This week saw positive data on US consumer spending. However, US employment improved less than expected. US manufacturing activity appeared a little weaker, but still grew. In the Eurozone, low inflation prompted the prospect of further monetary stimulus for the region. We also saw the end of the third quarter of the year, which marked the worst quarter for global financial markets since 2011, as concerns over Chinese growth and global commodity pricing weighed on markets. While many investors have not been pleased with the direction markets have headed in recent months, you should always keep in mind that such pullbacks and volatility are actually quite a common component of financial markets and a normal part of investing. Furthermore, recent weeks have seen lower volatility.

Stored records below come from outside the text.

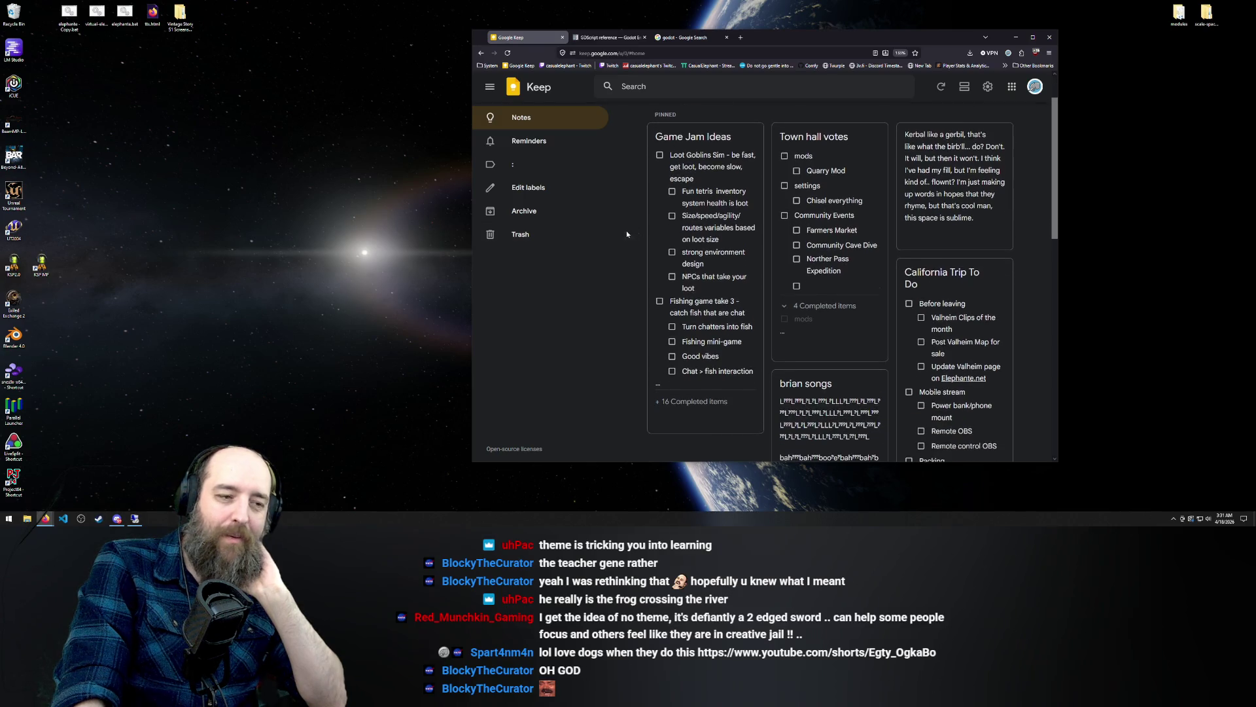
Widen the browser window on both sides, then open the Game Jam Ideas note
left_click_drag(1058, 251, 1196, 251)
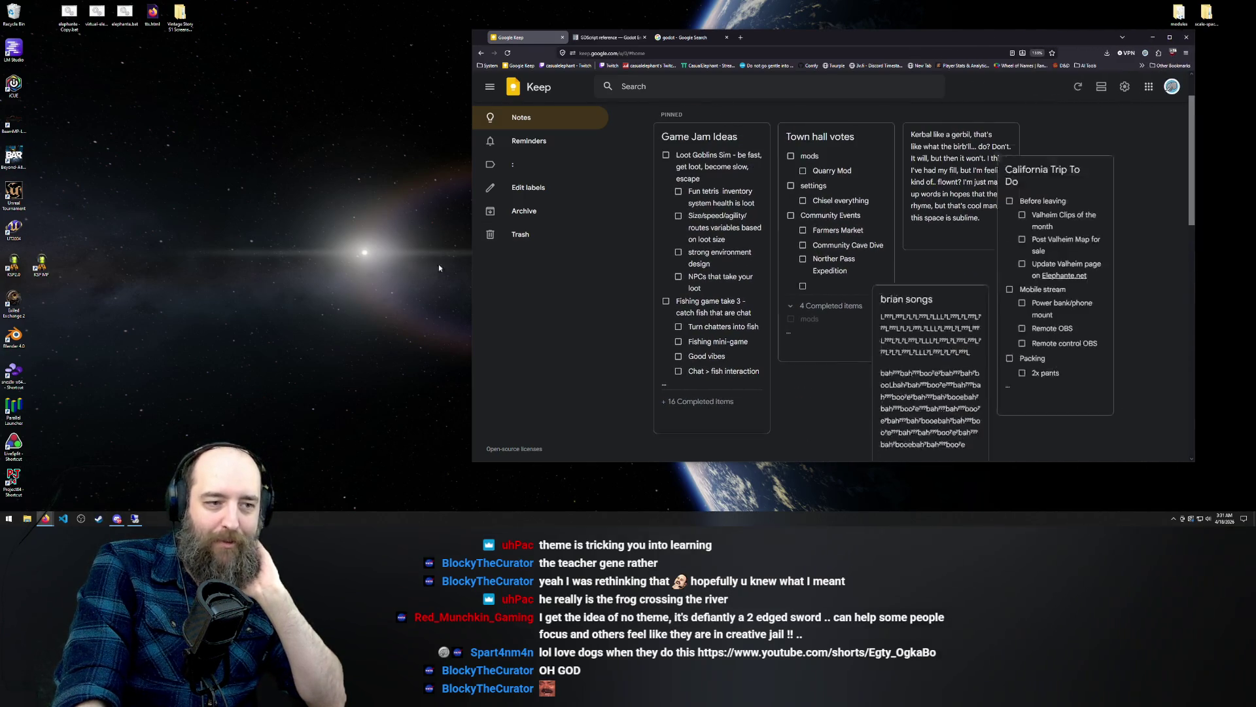
mouse_move(472, 312)
left_mouse_down()
mouse_move(93, 309)
mouse_move(235, 310)
left_mouse_up()
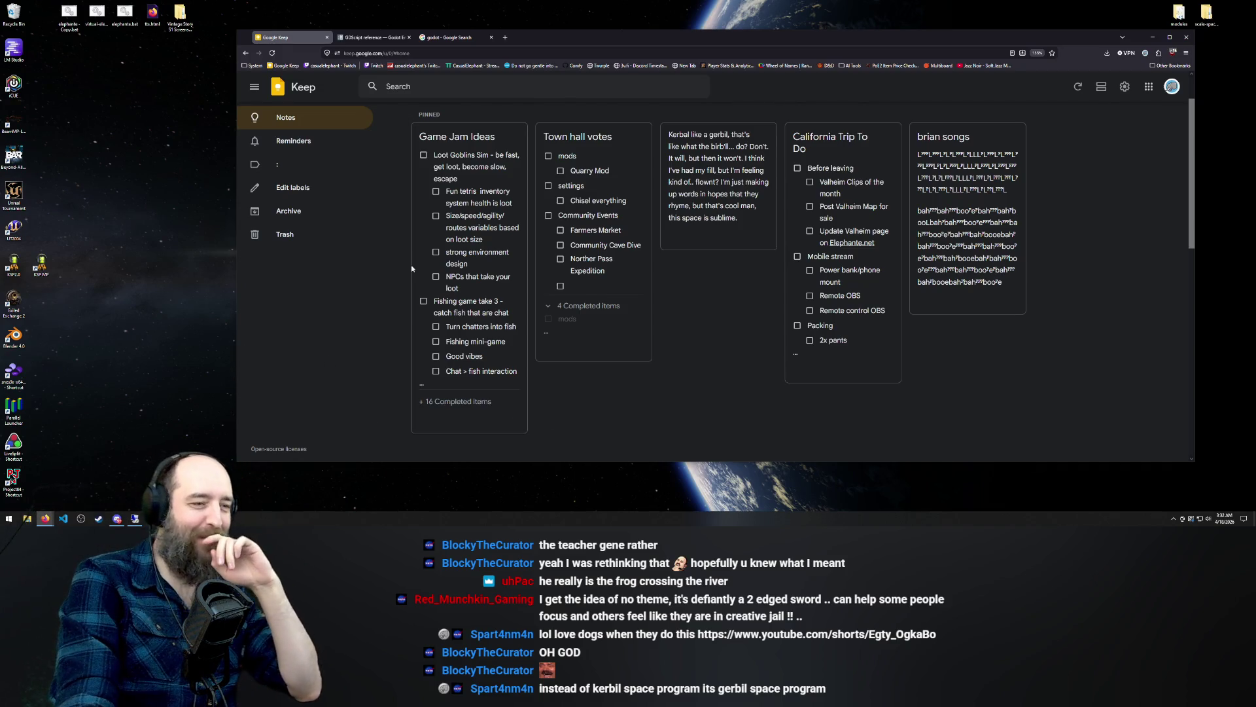
left_click(457, 191)
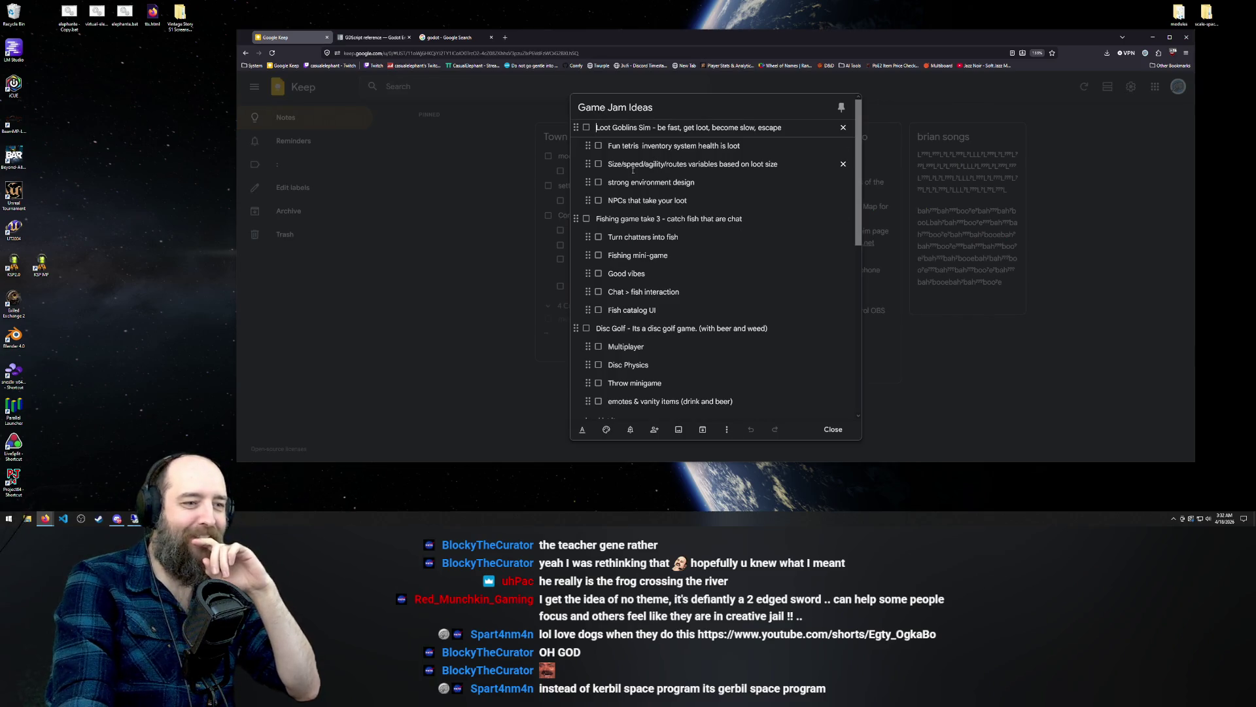
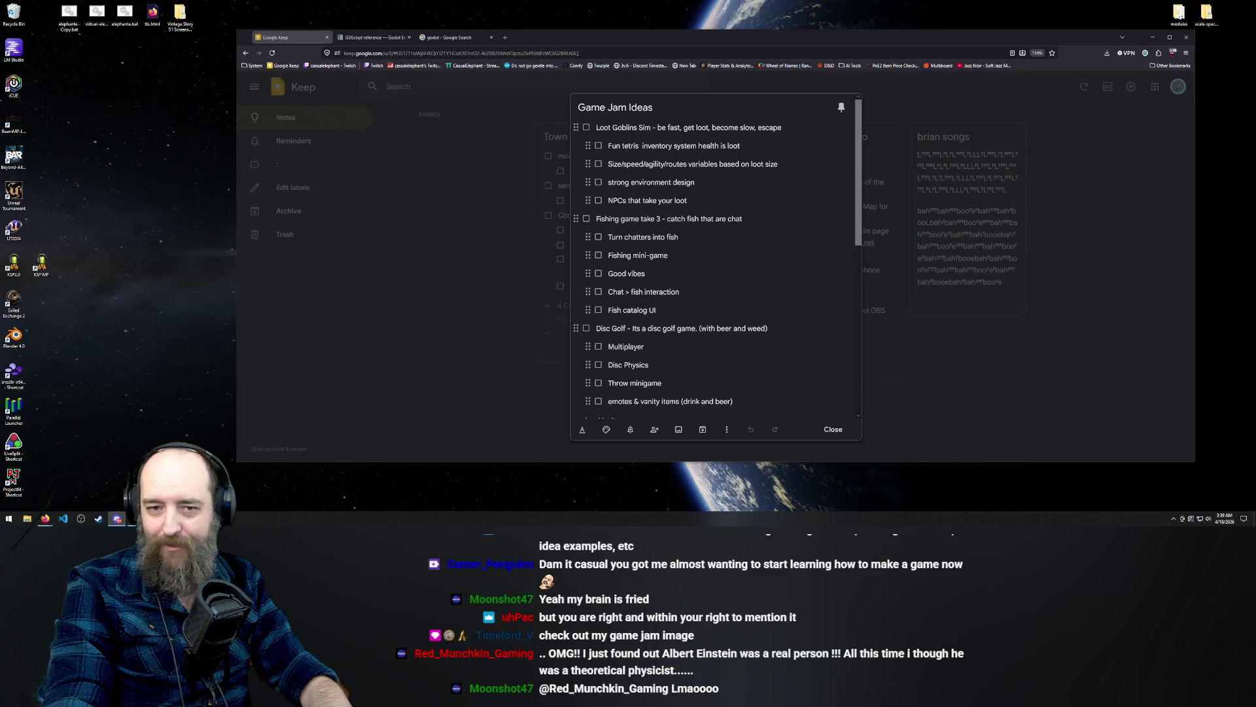
Switch to Discord with Alt+Tab so the #gamejam channel shows
key("alt+Tab")
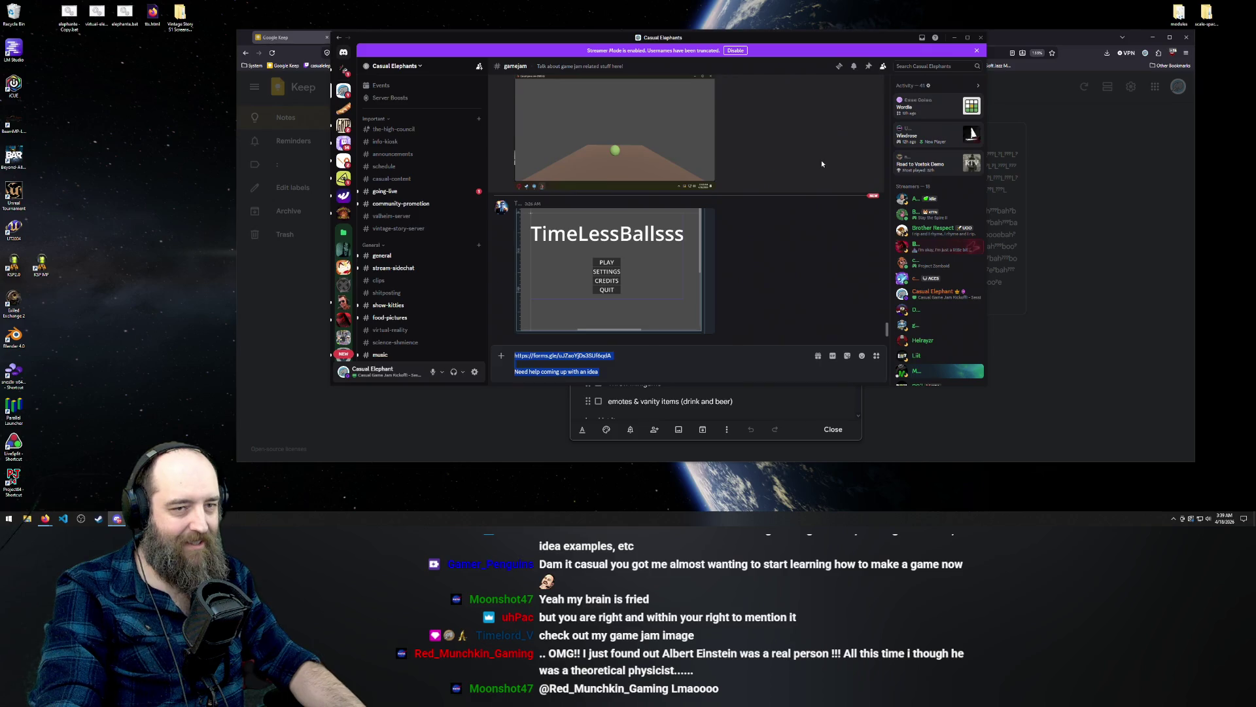
Maximize Discord, preview the TimeLessBallsss menu screenshot, and delete the drafted message text
left_click(968, 37)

This week we want to discuss the bonds (aka fixed income) that you may have in your portfolio. Fixed income, just like equities, is a diverse asset class. Factors such as how long until a bond is expected to be repaid, and the credit quality of the entity issuing the bond can cause different bonds to respond in diverse ways to market events. For example, a short-term government bond can be a very stable investment in most scenarios. On the other hand, high yield bonds can, at times, appear to trade more like a stock than a traditional bond. It is also worth noting that, contrary to popular belief, bonds have generally offered positive returns during periods of tightening monetary policy according to the recent book Invest With The Fed: Maximizing Portfolio Performance by Following Federal Reserve Policy, by Robert R. Johnson.
At FutureAdvisor we typically implement or recommend portfolios that include fixed income investments that are generally high credit quality, internationally diversified, and of moderate duration. These properties mean that the fixed income element of our portfolio helps to offer stability during times of equity market weakness, which is one of the many reasons why we believe bonds can help smooth portfolio returns over time. As you would expect, we generally use fixed income ETFs that can contain thousands of different bonds. We also diversify fixed income instruments by including foreign bonds. At a time when the US may be close to raising rates, many countries internationally are moving in the other direction. Finally, we also include or recommend Treasury Inflation Protected Securities (TIPS) as part of fixed income exposure, like the real estate component of your portfolio, we expect to help offer stability - especially when inflation rises.